A: It took me two years and eight doctors to get a proper diagnosis, and by the grace of God I was still in stage one. I wrote Cancer Schmancer because I didn't want what happened to me to happen to other people. Many Americans face mistreatment and misdiagnoses and, for many, a late stage cancer diagnosis as a consequence.

“Stage one is the cure” became one of our mission statements. All too often, the reason we lose loved ones to cancer is because of late stage diagnoses. A lot of women don’t know what the early warning whispers are of the cancers that could affect them. They’re told that there are no symptoms for certain diseases that are almost always caught in late stages, which is not true. We’re not really being offered all the tests that are available to us because we’re all victimized by big business health insurance, [which] evaluates what tests we get based off of a mean. If you’re not the right age or profile, you may not get the test.

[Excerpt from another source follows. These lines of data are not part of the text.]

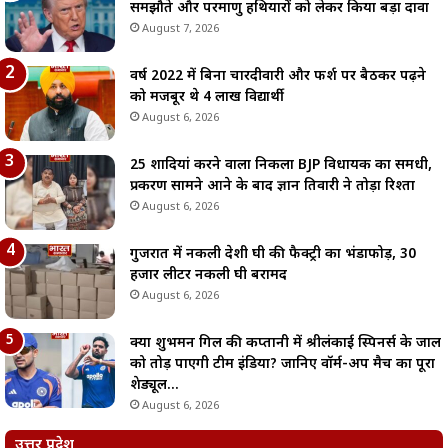
समझौते और परमाणु हथियारों को लेकर किया बड़ा दावा
August 7, 2026
वर्ष 2022 में बिना चारदीवारी और फर्श पर बैठकर पढ़ने
को मजबूर थे 4 लाख विद्यार्थी
August 6, 2026
25 शादियां करने वाला निकला BJP विधायक का समधी,
प्रकरण सामने आने के बाद ज्ञान तिवारी ने तोड़ा रिश्ता
August 6, 2026
गुजरात में नकली देशी घी की फैक्ट्री का भंडाफोड़, 30
हजार लीटर नकली घी बरामद
August 6, 2026
क्या शुभमन गिल की कप्तानी में श्रीलंकाई स्पिनर्स के जाल
को तोड़ पाएगी टीम इंडिया? जानिए वॉर्म-अप मैच का पूरा
शेड्यूल…
August 6, 2026
उत्तर प्रदेश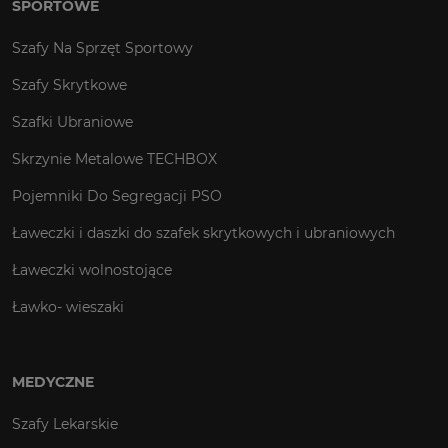
SPORTOWE
Szafy Na Sprzęt Sportowy
Szafy Skrytkowe
Szafki Ubraniowe
Skrzynie Metalowe TECHBOX
Pojemniki Do Segregacji PSO
Ławeczki i daszki do szafek skrytkowych i ubraniowych
Ławeczki wolnostojące
Ławko- wieszaki
MEDYCZNE
Szafy Lekarskie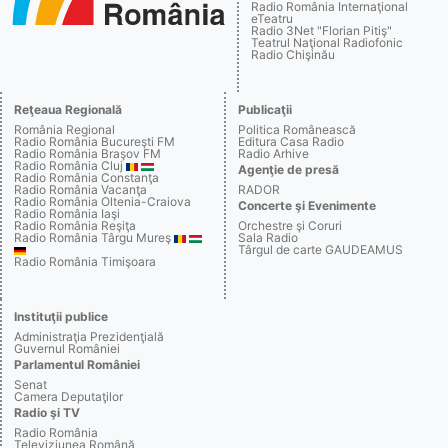
Radio România Internaţional
eTeatru
Radio 3Net "Florian Pitiş"
Teatrul Naţional Radiofonic
Radio Chişinău
Reţeaua Regională
Publicaţii
România Regional
Politica Românească
Radio România Bucureşti FM
Editura Casa Radio
Radio România Braşov FM
Radio Arhive
Radio România Cluj
Agenţie de presă
Radio România Constanţa
Radio România Vacanţa
RADOR
Radio România Oltenia-Craiova
Concerte şi Evenimente
Radio România Iaşi
Radio România Reşiţa
Orchestre şi Coruri
Radio România Târgu Mureş
Sala Radio
Târgul de carte GAUDEAMUS
Radio România Timişoara
Instituţii publice
Administraţia Prezidenţială
Guvernul României
Parlamentul României
Senat
Camera Deputaţilor
Radio şi TV
Radio România
Televiziunea Română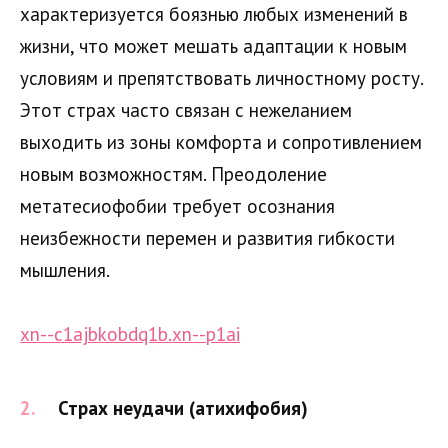
характеризуется боязнью любых изменений в
жизни, что может мешать адаптации к новым
условиям и препятствовать личностному росту.
Этот страх часто связан с нежеланием
выходить из зоны комфорта и сопротивлением
новым возможностям. Преодоление
метатесиофобии требует осознания
неизбежности перемен и развития гибкости
мышления.
xn--c1ajbkobdq1b.xn--p1ai
Страх неудачи (атихифобия)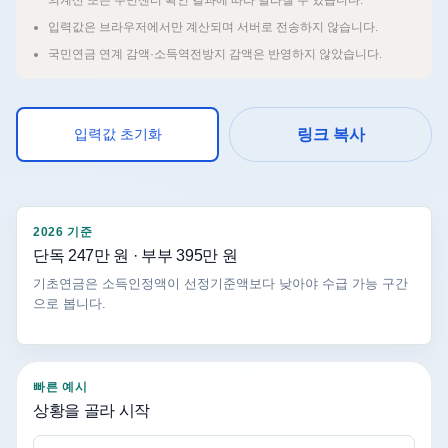
의계산 또는 주민센터 확인 결과에 따라 달라질 수 있습니다.
입력값은 브라우저에서만 계산되며 서버로 전송하지 않습니다.
국민연금 연계 감액·소득역전방지 감액은 반영하지 않았습니다.
입력값 초기화
링크 복사
2026 기준
단독 247만 원 · 부부 395만 원
기초연금은 소득인정액이 선정기준액보다 낮아야 수급 가능 구간
으로 봅니다.
빠른 예시
상황을 골라 시작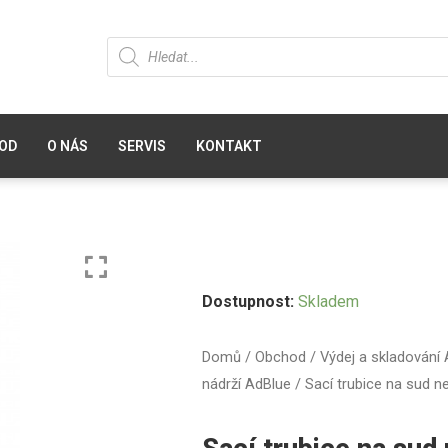
OD
O NÁS
SERVIS
KONTAKT
Dostupnost:
Skladem
Domů
/
Obchod
/
Výdej a skladování
nádrží AdBlue
/ Sací trubice na sud n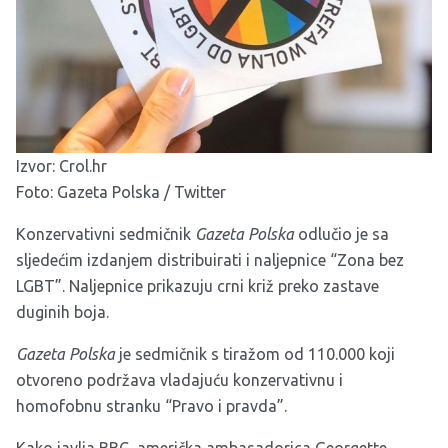
Izvor:
Crol.hr
Foto: Gazeta Polska / Twitter
Konzervativni sedmičnik
Gazeta Polska
odlučio je sa
sljedećim izdanjem distribuirati i naljepnice “Zona bez
LGBT”. Naljepnice prikazuju crni križ preko zastave
duginih boja.
Gazeta Polska
je sedmičnik s tiražom od 110.000 koji
otvoreno podržava vladajuću konzervativnu i
homofobnu stranku “Pravo i pravda”.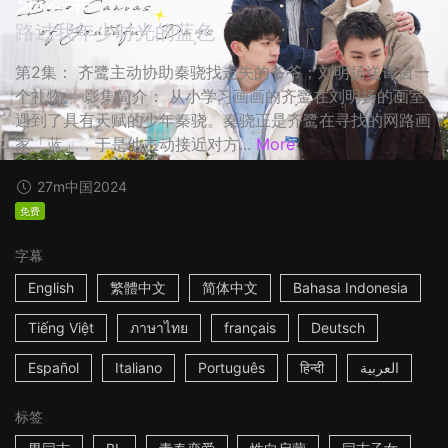
路过我年少时光的蓝色
第2集： 齐鹭主动协助秦骁找走失的爷爷；刘明扬送谭茵一
个礼物。 影集简介： 从小学习画画的齐鹭在刘明扬的画室
遇到了具有天赋的少年秦骁。秦骁正是齐鹭在寻找的网路画
家「蓝」，于是他主动接近对方...
More
27m
中国
2024
免费
字幕
English
繁體中文
简体中文
Bahasa Indonesia
Tiếng Việt
ภาษาไทย
français
Deutsch
Español
Italiano
Português
हिन्दी
العربية
标签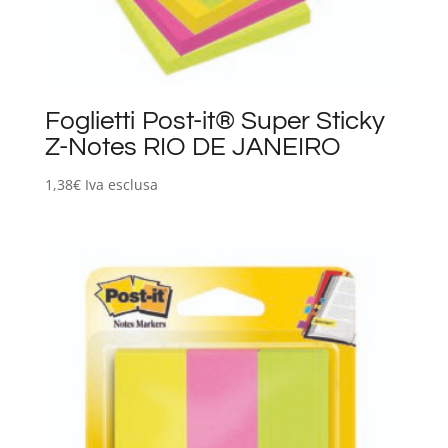
Foglietti Post-it® Super Sticky
Z-Notes RIO DE JANEIRO
1,38
€
Iva esclusa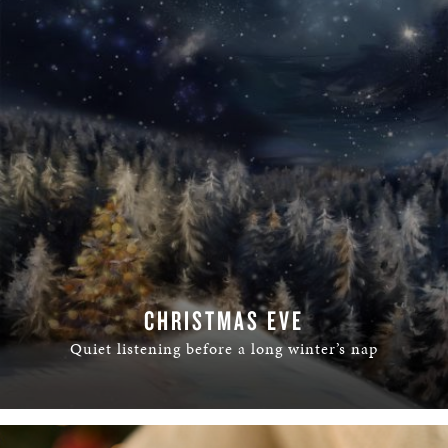
CHRISTMAS EVE
Quiet listening before a long winter’s nap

I fell through the cracks, because I was actually too young and too thin to get uterine cancer. Also, [we need more] education, because we don’t know our own bodies. Half the women say to me, “I had a Pap test.” It’s like, honey, a Pap test doesn’t cover anything north of the cervix. Your uterus and your ovaries are whistling Dixie, and all we’re getting is this archaic bimanual pelvic that I think they were doing in the 1800s. We can have a transvaginal ultrasound to show any abnormalities, but we’re not being offered that.

Q: After you were diagnosed, how did you come to a place where you were able to have a positive mindset about it?

A: Writing the book was the most cathartic thing for me, because I was very angry. I felt screwed over by the medical community. I had to get a radical hysterectomy to cure my cancer, and I hadn’t had children. That’s a difficult operation for any woman, but for one who’s never had children, like myself, it’s a bitter pill to swallow. And I thought I was going to die, initially, before I found out I was in stage one. I never imaged that this could happen to me. I was everybody’s caregiver. I was always the strong one. How could I be the one to get cancer? But it was my opportunity to reach out and ask for help, and let other people take care of me for a change. It’s helped shape me into a more balanced human being as a result.

Q: Do you believe that a positive mindset can genuinely help someone conquer the disease?

A: It’s very important, because cancer is a slice of the pie in your life, and if you give it power, then it’s taking over the whole pie. You’re doing yourself a great disservice, because side by side with pain lies joy. You gotta play the hand that’s dealt you — you have no choice. You pick yourself up and dust yourself off, and you go on.